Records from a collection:

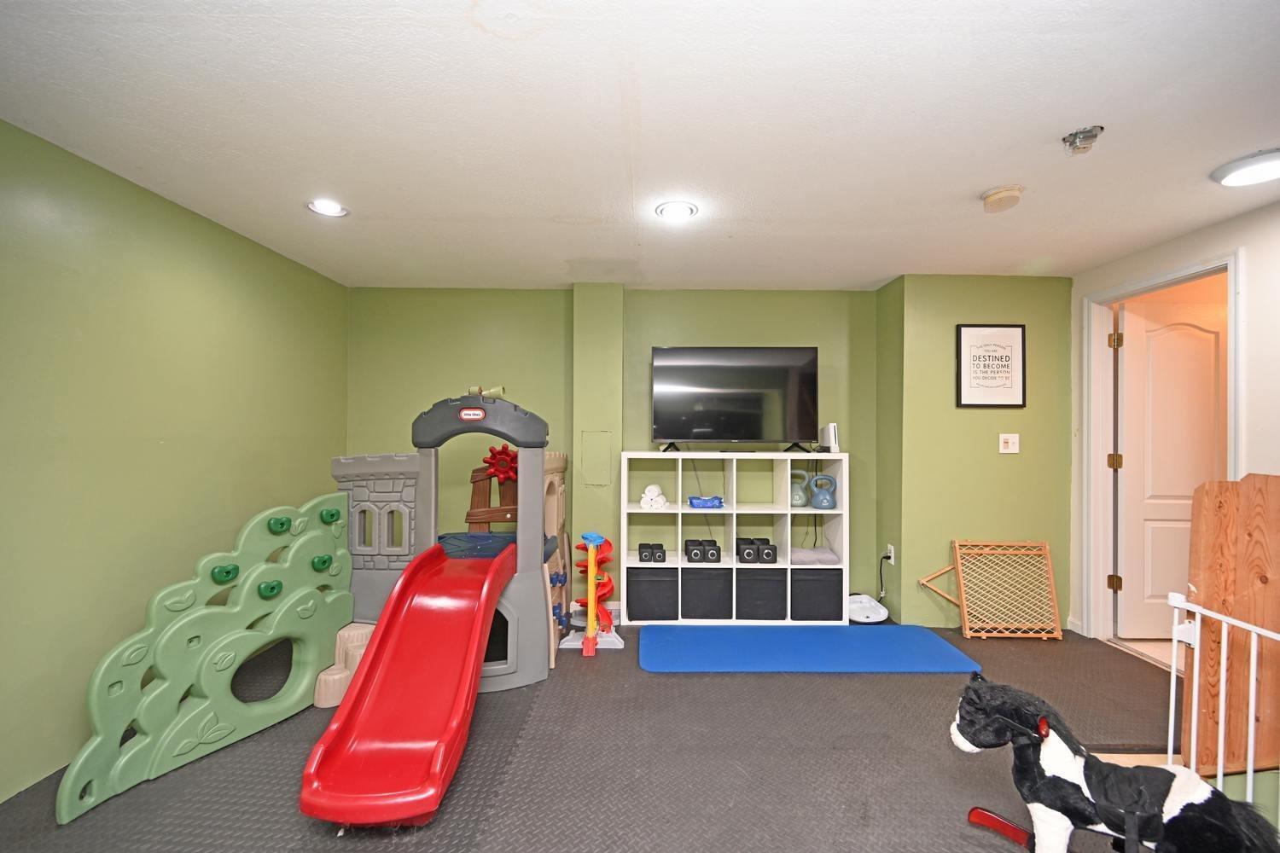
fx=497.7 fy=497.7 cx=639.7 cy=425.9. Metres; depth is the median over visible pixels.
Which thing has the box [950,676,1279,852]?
toy horse
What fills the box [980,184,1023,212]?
smoke detector
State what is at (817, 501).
kettlebell
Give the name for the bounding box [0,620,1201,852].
floor
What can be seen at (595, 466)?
access panel
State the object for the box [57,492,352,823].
climbing wall
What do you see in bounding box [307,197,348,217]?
recessed light
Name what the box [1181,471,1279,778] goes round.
wooden panel
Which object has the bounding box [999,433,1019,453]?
light switch
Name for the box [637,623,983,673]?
blue mat
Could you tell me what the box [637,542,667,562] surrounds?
dumbbell
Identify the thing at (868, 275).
ceiling
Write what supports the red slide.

Exercise aim:
Could each line of the data be written out exactly, with no pictures included?

Your response:
fx=497.7 fy=497.7 cx=639.7 cy=425.9. Metres; depth is the median over visible pixels.
Which thing has the box [950,676,1279,852]?
toy horse
What fills the box [980,184,1023,212]?
smoke detector
State what is at (817, 501).
kettlebell
Give the name for the bounding box [0,620,1201,852].
floor
What can be seen at (595, 466)?
access panel
State the object for the box [57,492,352,823].
climbing wall
What do you see in bounding box [307,197,348,217]?
recessed light
Name what the box [1181,471,1279,778] goes round.
wooden panel
Which object has the bounding box [999,433,1019,453]?
light switch
Name for the box [637,623,983,673]?
blue mat
Could you tell me what the box [637,542,667,562] surrounds?
dumbbell
Identify the thing at (868, 275).
ceiling
Write what supports the red slide.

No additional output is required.